A federal gift tax return (Form 709) is required if you:
- Made gifts of present interests — such as an outright gift of cash, marketable securities, real estate or payment of expenses other than qualifying educational or medical expenses (see below) — if the total of all gifts to any one person exceeded the $14,000 annual exclusion amount (for 2017),
- Made split gifts with your spouse,
- Made gifts of present interests to a noncitizen spouse who otherwise would qualify for the marital deduction, if the total exceeded the $149,000 noncitizen spouse annual exclusion amount (for 2017),
- Made gifts of future interests — such as certain gifts in trust and certain unmarketable securities — in any amount, or
- Contributed to a 529 plan and elected to accelerate future annual exclusion amounts (up to five years’ worth) into the current year.

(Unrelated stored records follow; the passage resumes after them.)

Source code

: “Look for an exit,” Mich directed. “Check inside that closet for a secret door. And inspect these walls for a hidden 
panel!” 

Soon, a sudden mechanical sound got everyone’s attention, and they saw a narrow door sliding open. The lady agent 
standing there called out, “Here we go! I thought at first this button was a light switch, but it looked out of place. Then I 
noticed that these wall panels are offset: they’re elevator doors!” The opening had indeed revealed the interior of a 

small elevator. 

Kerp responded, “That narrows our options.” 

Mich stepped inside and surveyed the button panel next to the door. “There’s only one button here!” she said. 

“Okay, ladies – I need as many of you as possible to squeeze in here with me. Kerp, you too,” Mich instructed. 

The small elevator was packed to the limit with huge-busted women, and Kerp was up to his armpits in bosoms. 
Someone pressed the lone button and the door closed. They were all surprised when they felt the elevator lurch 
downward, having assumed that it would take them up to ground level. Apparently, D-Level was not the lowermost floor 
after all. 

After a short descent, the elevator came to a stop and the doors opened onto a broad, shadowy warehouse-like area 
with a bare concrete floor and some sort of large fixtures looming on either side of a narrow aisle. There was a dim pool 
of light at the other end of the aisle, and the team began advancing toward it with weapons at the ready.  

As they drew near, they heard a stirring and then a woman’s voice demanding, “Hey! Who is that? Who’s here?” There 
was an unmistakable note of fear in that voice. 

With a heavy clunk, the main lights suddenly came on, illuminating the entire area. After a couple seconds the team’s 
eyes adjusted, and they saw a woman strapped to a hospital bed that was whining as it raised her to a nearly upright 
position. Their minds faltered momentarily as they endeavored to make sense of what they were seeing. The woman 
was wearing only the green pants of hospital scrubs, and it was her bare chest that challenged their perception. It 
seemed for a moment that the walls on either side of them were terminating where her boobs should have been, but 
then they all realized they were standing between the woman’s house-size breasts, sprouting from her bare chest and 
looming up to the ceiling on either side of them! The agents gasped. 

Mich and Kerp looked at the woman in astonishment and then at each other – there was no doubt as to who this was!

No gift tax return is required if you:
- Paid qualifying educational or medical expenses on behalf of someone else directly to an educational institution or health care provider,
- Made gifts of present interests that fell within the annual exclusion amount,
- Made outright gifts to a spouse who’s a U.S. citizen, in any amount, including gifts to marital trusts that meet certain requirements, or
- Made charitable gifts and aren’t otherwise required to file Form 709 — if a return is otherwise required, charitable gifts should also be reported.
In some cases it’s even advisable to file Form 709 to report nongifts. For example, suppose you sold assets to a family member or a trust. Again, filing a return triggers the statute of limitations and prevents the IRS from claiming, more than three years after you file the return, that the assets were undervalued and, therefore, partially taxable.